ふたりは市内をさまよい、食事をし、酒を買い、またさまよい、道に迷った。 普段ふたりはコナツの部屋でしか会わないようにしている。 だからふたりで街を歩くだけで楽しい。これって日陰者の幸福かな、とコナツは思う。 あたしたちの不倫モノぶりもホンモノかあ。 気温がさらに下がってきたので、タクシーを拾ってホテルに帰ることにする。

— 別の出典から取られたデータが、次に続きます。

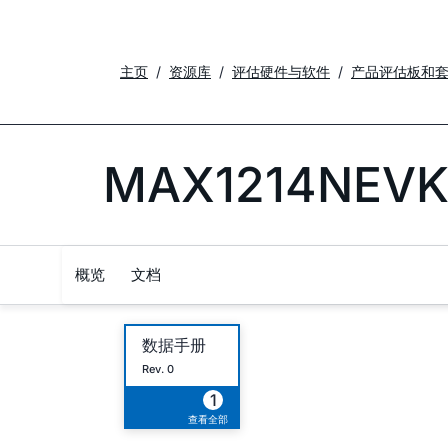
主页
资源库
评估硬件与软件
产品评估板和
MAX1214NEVK
概览
文档
数据手册
Rev. 0
1
查看全部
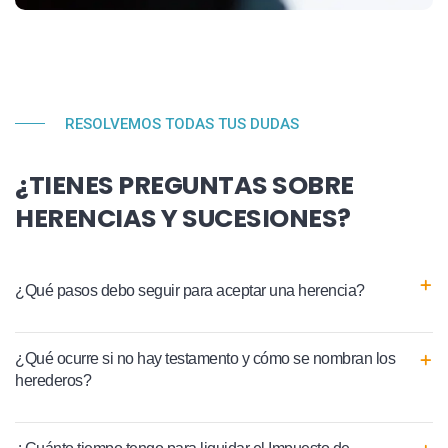
RESOLVEMOS TODAS TUS DUDAS
¿TIENES PREGUNTAS SOBRE
HERENCIAS Y SUCESIONES?
¿Qué pasos debo seguir para aceptar una herencia?
¿Qué ocurre si no hay testamento y cómo se nombran los
herederos?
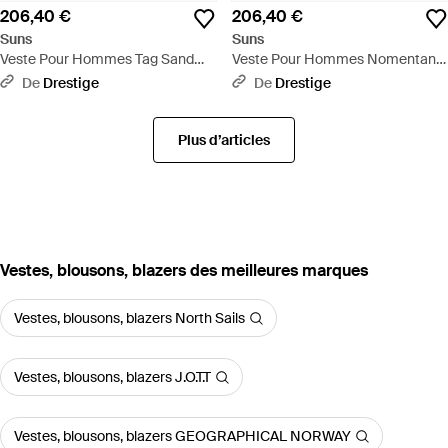
206,40 €
206,40 €
Suns
Suns
Veste Pour Hommes Tag Sand
Veste Pour Hommes Nomentano
Fonce - Blanc
Micro Bleu Fonce - Bleu
De
Drestige
De
Drestige
Plus d’articles
‪Vestes, blousons, blazers‬ des meilleures marques
Vestes, blousons, blazers North Sails
Vestes, blousons, blazers J.O.T.T
Vestes, blousons, blazers GEOGRAPHICAL NORWAY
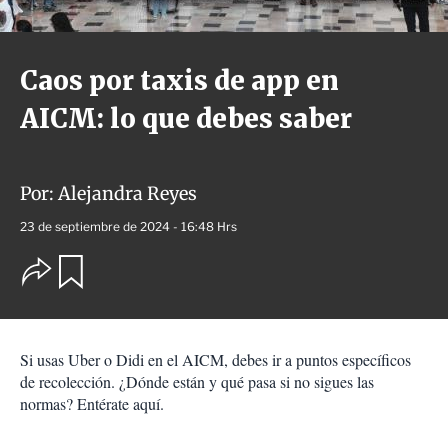
Caos por taxis de app en
AICM: lo que debes saber
Por:
Alejandra Reyes
23 de septiembre de 2024 - 16:48 Hrs
O
G
u
p
a
c
r
i
d
o
a
Si usas Uber o Didi en el AICM, debes ir a puntos específicos
n
r
e
de recolección. ¿Dónde están y qué pasa si no sigues las
s
normas? Entérate aquí.
d
e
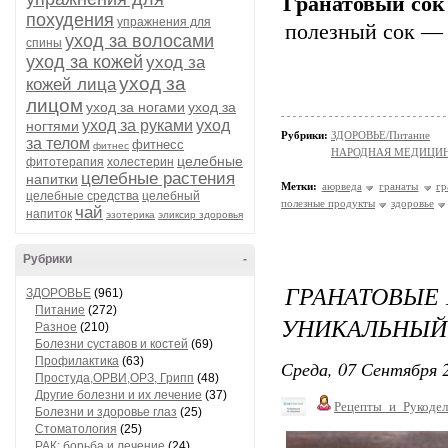
Гранатовый со
похудения
упражнения для
полезный сок — 
уход за волосами
спины
уход за кожей
уход за
уход за
кожей лица
лицом
уход за ногами
уход за
уход за руками
уход
ногтями
Рубрики:
ЗДОРОВЬЕ/Питание
за телом
фитнесс
фитнес
НАРОДНАЯ МЕДИЦИ
целебные
фитотерапия
холестерин
целебные растения
напитки
Метки:
аюрведа
гранаты
гр
целебные средства
целебный
полезные продукты
здоровье
чай
напиток
эзотерика
эликсир здоровья
Рубрики
-
ГРАНАТОВЫЕ 
ЗДОРОВЬЕ
(961)
Питание
(272)
УНИКАЛЬНЫЙ 
Разное
(210)
Болезни суставов и костей
(69)
Профилактика
(63)
Среда, 07 Сентября 2
Простуда,ОРВИ,ОРЗ, Грипп
(48)
Другие болезни и их лечение
(37)
Рецепты_и_Рукодел
Болезни и здоровье глаз
(25)
Стоматология
(25)
РАК: борьба и лечение
(24)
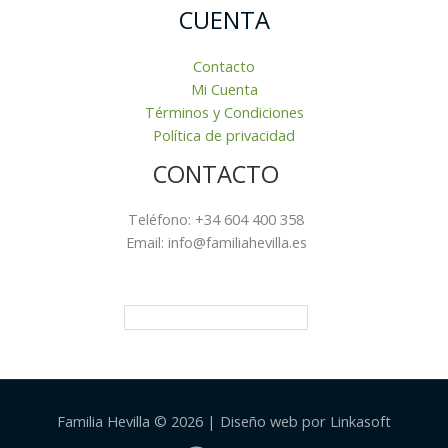
CUENTA
Contacto
Mi Cuenta
Términos y Condiciones
Política de privacidad
CONTACTO
Teléfono: +34 604 400 358
Email: info@familiahevilla.es
Familia Hevilla © 2026 | Diseño web por Linkasoft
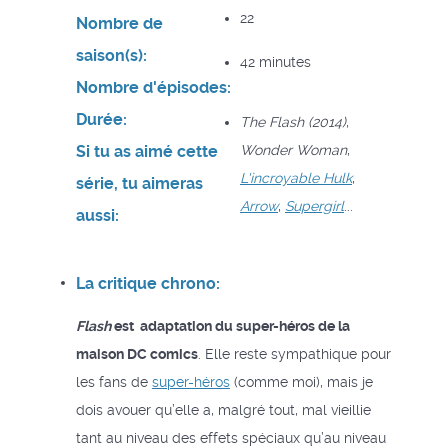
22
Nombre de
saison(s):
42 minutes
Nombre d'épisodes:
Durée:
The Flash (2014)
,
Si tu as aimé cette
Wonder Woman
,
L'incroyable Hulk
,
série, tu aimeras
Arrow
,
Supergirl
...
aussi:
La critique chrono:
Flash
est adaptation du super-héros de la
maison DC comics
. Elle reste sympathique pour
les fans de
super-héros
(comme moi), mais je
dois avouer qu’elle a, malgré tout, mal vieillie
tant au niveau des effets spéciaux qu’au niveau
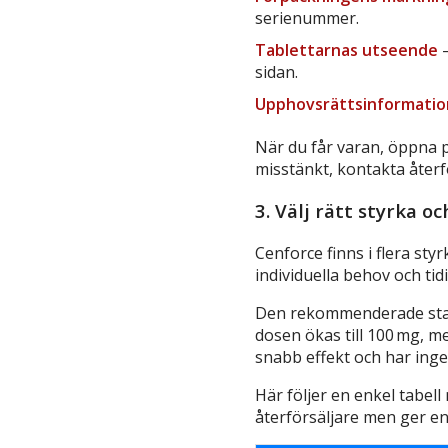
serienummer.
Tablettarnas utseende
–
sidan.
Upphovsrättsinformatio
När du får varan, öppna p
misstänkt, kontakta återf
3. Välj rätt styrka o
Cenforce finns i flera sty
individuella behov och ti
Den rekommenderade startd
dosen ökas till 100 mg, me
snabb effekt och har ing
Här följer en enkel tabel
återförsäljare men ger en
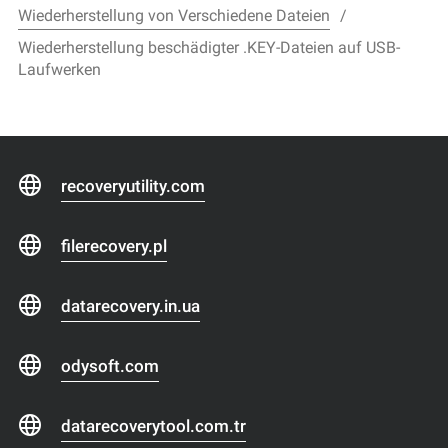
Wiederherstellung von Verschiedene Dateien
Wiederherstellung beschädigter .KEY-Dateien auf USB-
Laufwerken
recoveryutility.com
filerecovery.pl
datarecovery.in.ua
odysoft.com
datarecoverytool.com.tr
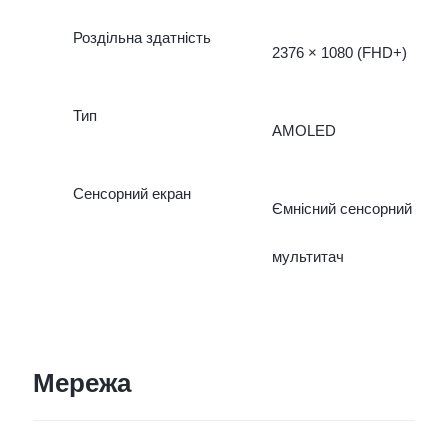
Роздільна здатність
2376 × 1080 (FHD+)
Тип
AMOLED
Сенсорний екран
Ємнісний сенсорний
мультитач
Мережа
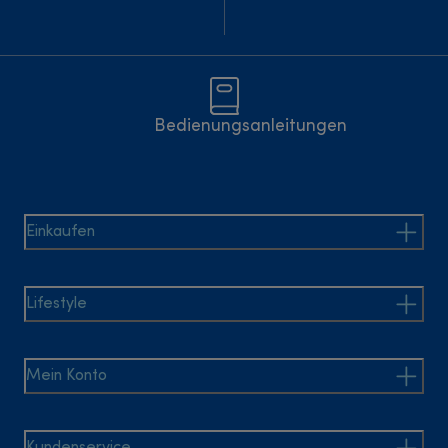
Bedienungsanleitungen
Einkaufen
Lifestyle
Mein Konto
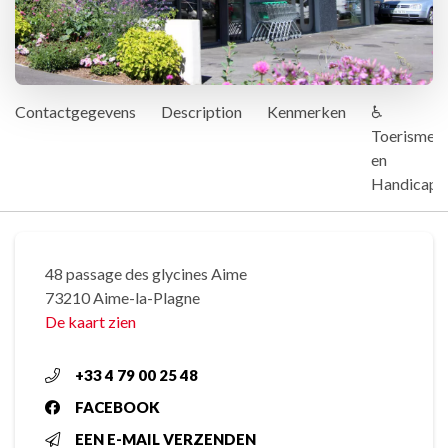
Contactgegevens
Description
Kenmerken
♿
Toerisme
en
Handicap
48 passage des glycines Aime
73210 Aime-la-Plagne
De kaart zien
+33 4 79 00 25 48
FACEBOOK
EEN E-MAIL VERZENDEN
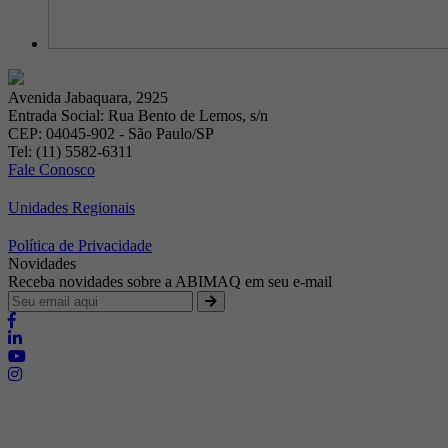
Avenida Jabaquara, 2925
Entrada Social: Rua Bento de Lemos, s/n
CEP: 04045-902 - São Paulo/SP
Tel: (11) 5582-6311
Fale Conosco
Unidades Regionais
Política de Privacidade
Novidades
Receba novidades sobre a ABIMAQ em seu e-mail
Brasília - Distrito Federal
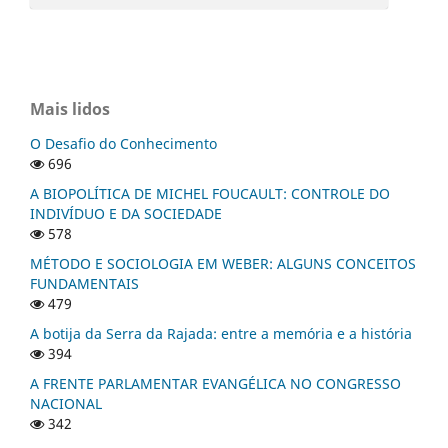
Mais lidos
O Desafio do Conhecimento
696
A BIOPOLÍTICA DE MICHEL FOUCAULT: CONTROLE DO
INDIVÍDUO E DA SOCIEDADE
578
MÉTODO E SOCIOLOGIA EM WEBER: ALGUNS CONCEITOS
FUNDAMENTAIS
479
A botija da Serra da Rajada: entre a memória e a história
394
A FRENTE PARLAMENTAR EVANGÉLICA NO CONGRESSO
NACIONAL
342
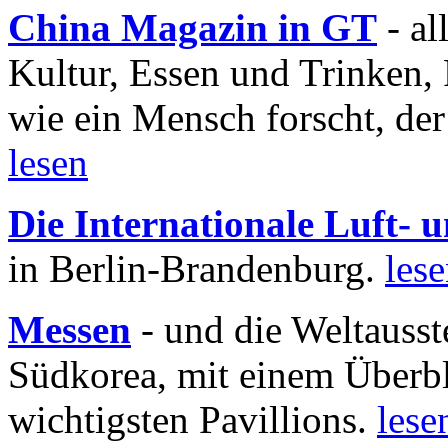
China Magazin in GT
- al
Kultur, Essen und Trinken, 
wie ein Mensch forscht, der
lesen
Die Internationale Luft-
in Berlin-Brandenburg.
les
Messen
- und die Weltausst
Südkorea, mit einem Überbl
wichtigsten Pavillions.
lese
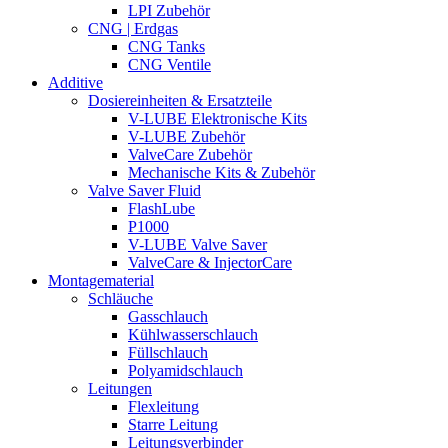
LPI Zubehör
CNG | Erdgas
CNG Tanks
CNG Ventile
Additive
Dosiereinheiten & Ersatzteile
V-LUBE Elektronische Kits
V-LUBE Zubehör
ValveCare Zubehör
Mechanische Kits & Zubehör
Valve Saver Fluid
FlashLube
P1000
V-LUBE Valve Saver
ValveCare & InjectorCare
Montagematerial
Schläuche
Gasschlauch
Kühlwasserschlauch
Füllschlauch
Polyamidschlauch
Leitungen
Flexleitung
Starre Leitung
Leitungsverbinder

「そーいえば恐山にイタコ、いませんでしたね」「イタコって年に2回ある大きなお祭りのときに恐山に来るんだって。 普段はいないんだと」 「え。そーなんだ」「えへん。事前にリサーチしたんだ。セトさんに電話しただけだけど。いろいろ教えてもらった。 で、明日は八戸に行くよ」 「ハチノヘ。なにがあるの」「なにかなー。ま、飲め」「コナツさんって酔うとピンクになるんだ、顔とか、首とか」 「なに。ヘン?」「いや、すっげーいろっぺーなって」「エロいかな。ひゃー、そんなこと言われたことないよ。 ずーっと男扱いされてきた人生だ」 「なんでまた。こんな美人が、その胸で、男扱い。ありえねー」「このムネはムダなものだぞお前には、って。 そう言われて育ってきたんだよー。ジュードー一直線で。ちきしょー。あたしの青春を返せー」 「あはは。コナツさんがあまりにセクシーなんで、俺、欲情してきました」 「なんだとキサマ、この手はなんだ。酒に失礼だろう。えっちしながら飲むなんて」

結局コナツは酒よりも性欲を選んだ。